→ Records from a data collection:
-- Opening Marker --
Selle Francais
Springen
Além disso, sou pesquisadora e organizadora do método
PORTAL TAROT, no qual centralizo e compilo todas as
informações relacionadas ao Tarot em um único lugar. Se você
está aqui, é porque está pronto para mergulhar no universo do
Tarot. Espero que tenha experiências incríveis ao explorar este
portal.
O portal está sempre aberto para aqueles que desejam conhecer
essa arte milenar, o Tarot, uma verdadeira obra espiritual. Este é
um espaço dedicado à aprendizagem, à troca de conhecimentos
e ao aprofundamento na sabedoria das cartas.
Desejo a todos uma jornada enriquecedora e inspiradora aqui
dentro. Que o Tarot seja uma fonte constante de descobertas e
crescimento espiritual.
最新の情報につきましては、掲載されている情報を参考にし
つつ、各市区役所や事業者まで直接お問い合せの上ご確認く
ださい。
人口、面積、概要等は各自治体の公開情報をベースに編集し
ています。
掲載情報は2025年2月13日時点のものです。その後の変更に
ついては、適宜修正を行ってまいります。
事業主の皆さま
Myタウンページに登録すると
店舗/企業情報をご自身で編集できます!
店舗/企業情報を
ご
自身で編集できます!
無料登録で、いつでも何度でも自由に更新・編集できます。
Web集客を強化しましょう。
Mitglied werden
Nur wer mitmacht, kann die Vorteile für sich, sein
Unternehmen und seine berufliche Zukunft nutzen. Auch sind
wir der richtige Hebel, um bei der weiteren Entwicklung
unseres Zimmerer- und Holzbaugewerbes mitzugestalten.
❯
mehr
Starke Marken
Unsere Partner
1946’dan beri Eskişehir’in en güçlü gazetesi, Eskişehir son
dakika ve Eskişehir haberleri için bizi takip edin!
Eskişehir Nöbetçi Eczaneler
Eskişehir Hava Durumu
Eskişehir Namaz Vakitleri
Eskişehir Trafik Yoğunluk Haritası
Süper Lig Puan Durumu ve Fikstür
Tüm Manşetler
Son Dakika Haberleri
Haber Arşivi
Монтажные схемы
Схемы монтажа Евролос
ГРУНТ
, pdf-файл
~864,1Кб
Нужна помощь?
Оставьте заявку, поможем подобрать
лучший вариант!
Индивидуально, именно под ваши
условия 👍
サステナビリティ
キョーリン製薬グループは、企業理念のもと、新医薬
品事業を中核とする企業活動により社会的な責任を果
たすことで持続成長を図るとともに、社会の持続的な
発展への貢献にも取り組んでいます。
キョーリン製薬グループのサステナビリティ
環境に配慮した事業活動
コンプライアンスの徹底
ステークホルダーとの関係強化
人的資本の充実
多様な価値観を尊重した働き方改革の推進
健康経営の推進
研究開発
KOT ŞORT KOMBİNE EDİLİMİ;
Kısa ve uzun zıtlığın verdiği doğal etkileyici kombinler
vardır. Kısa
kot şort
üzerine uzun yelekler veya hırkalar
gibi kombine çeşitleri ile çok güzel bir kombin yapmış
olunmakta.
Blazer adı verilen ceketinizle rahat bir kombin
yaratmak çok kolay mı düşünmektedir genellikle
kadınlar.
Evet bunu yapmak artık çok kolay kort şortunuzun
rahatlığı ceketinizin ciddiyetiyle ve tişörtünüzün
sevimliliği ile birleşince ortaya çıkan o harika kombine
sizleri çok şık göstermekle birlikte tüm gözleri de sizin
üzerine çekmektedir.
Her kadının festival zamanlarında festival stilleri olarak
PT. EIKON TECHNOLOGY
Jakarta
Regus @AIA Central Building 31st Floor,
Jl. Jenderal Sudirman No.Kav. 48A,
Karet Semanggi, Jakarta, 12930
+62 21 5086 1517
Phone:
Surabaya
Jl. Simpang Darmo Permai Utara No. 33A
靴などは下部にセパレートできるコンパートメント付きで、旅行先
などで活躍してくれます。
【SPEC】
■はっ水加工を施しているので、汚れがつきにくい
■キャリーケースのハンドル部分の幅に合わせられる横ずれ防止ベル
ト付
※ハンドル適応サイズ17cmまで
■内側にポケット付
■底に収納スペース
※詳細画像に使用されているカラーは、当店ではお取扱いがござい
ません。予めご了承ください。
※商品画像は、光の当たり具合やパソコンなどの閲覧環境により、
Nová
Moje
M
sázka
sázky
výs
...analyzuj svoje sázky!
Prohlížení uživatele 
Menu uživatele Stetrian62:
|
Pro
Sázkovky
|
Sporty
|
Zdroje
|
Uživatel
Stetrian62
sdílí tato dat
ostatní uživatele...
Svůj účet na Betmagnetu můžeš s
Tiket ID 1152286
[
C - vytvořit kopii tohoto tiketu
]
-- Closing Marker --
-- Opening Marker --
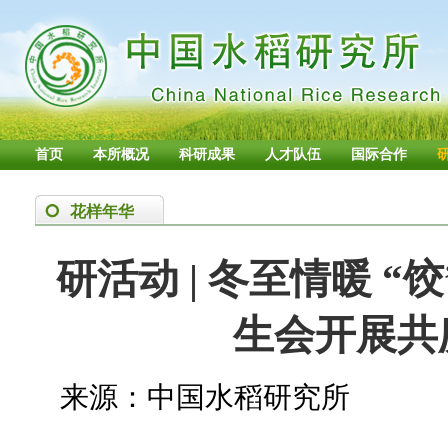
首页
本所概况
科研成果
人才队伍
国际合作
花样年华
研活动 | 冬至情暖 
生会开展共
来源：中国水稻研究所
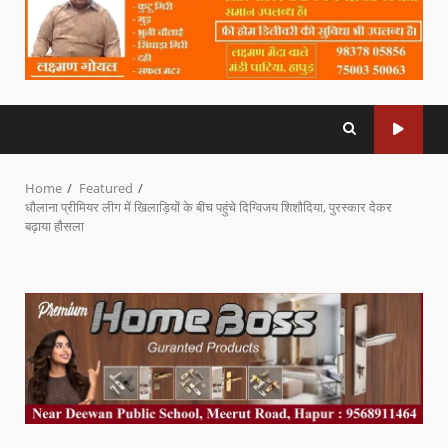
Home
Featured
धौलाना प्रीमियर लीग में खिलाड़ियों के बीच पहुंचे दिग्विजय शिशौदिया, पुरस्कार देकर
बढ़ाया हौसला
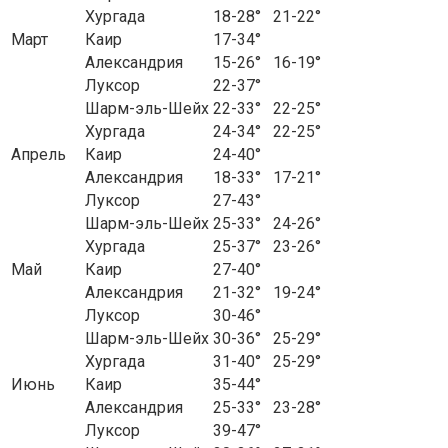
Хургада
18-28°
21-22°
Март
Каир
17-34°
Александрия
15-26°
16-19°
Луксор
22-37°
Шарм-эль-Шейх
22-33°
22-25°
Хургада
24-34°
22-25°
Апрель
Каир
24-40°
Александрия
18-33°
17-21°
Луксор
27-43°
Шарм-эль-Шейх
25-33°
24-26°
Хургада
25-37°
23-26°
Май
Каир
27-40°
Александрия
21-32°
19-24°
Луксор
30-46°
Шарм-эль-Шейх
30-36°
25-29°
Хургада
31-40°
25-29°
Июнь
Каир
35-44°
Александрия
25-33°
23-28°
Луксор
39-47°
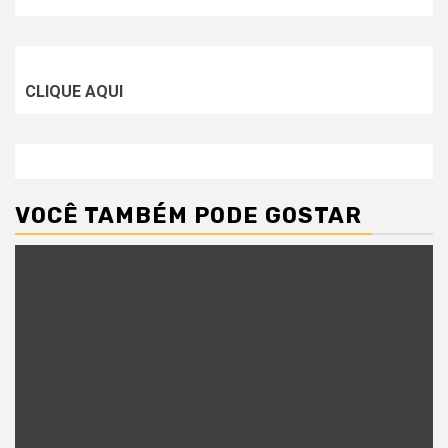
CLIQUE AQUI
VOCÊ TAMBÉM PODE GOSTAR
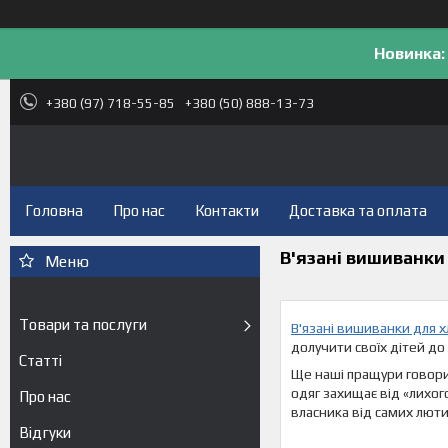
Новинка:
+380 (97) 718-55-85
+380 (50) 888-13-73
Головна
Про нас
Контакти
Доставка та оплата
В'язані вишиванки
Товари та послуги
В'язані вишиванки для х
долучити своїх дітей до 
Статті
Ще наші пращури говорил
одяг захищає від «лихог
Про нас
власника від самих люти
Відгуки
-- Closing Marker --
-- Opening Marker --
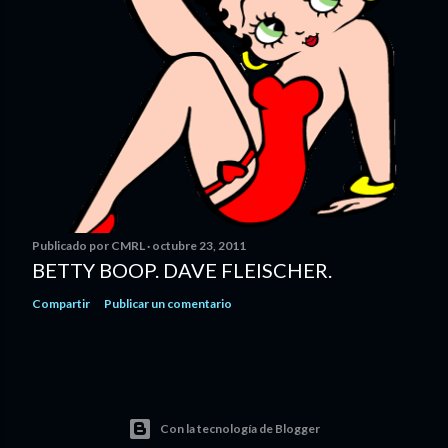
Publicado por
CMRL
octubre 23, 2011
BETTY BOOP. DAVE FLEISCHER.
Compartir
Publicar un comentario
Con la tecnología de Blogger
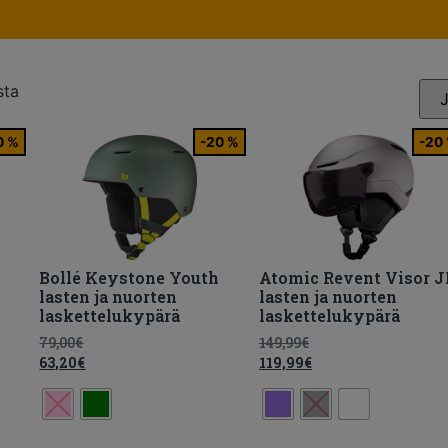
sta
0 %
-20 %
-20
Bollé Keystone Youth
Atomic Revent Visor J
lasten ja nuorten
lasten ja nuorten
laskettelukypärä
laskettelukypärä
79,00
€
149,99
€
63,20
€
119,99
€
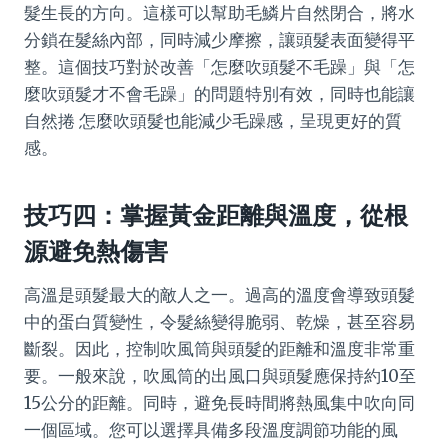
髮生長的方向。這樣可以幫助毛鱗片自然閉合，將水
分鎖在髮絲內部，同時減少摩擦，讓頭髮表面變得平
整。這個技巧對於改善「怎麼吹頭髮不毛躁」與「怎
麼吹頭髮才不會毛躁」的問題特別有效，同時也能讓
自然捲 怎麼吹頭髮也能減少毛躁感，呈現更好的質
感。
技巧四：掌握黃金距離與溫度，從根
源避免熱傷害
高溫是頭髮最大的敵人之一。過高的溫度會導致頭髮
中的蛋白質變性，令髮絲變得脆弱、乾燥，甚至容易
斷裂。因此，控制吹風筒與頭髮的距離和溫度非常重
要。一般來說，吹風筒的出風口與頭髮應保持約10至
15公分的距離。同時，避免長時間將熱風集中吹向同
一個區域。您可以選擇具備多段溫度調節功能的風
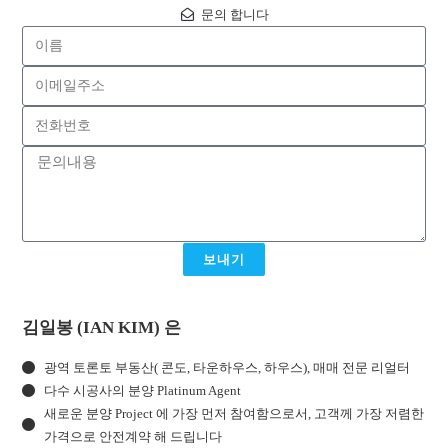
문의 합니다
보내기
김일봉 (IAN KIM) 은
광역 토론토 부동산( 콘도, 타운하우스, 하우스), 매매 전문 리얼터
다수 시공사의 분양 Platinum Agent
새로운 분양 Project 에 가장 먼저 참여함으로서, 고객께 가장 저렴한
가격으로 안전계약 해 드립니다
-- Closing Marker --
→ Exercise description: Among the records above, a stretch begins at the line containing "Selle Francais" and ends at the line containing "e ao aprofundamento na sabedoria das cartas.". Restate that stretch word for word, and nothing else.

→ Your response:
Selle Francais
Springen
Além disso, sou pesquisadora e organizadora do método
PORTAL TAROT, no qual centralizo e compilo todas as
informações relacionadas ao Tarot em um único lugar. Se você
está aqui, é porque está pronto para mergulhar no universo do
Tarot. Espero que tenha experiências incríveis ao explorar este
portal.
O portal está sempre aberto para aqueles que desejam conhecer
essa arte milenar, o Tarot, uma verdadeira obra espiritual. Este é
um espaço dedicado à aprendizagem, à troca de conhecimentos
e ao aprofundamento na sabedoria das cartas.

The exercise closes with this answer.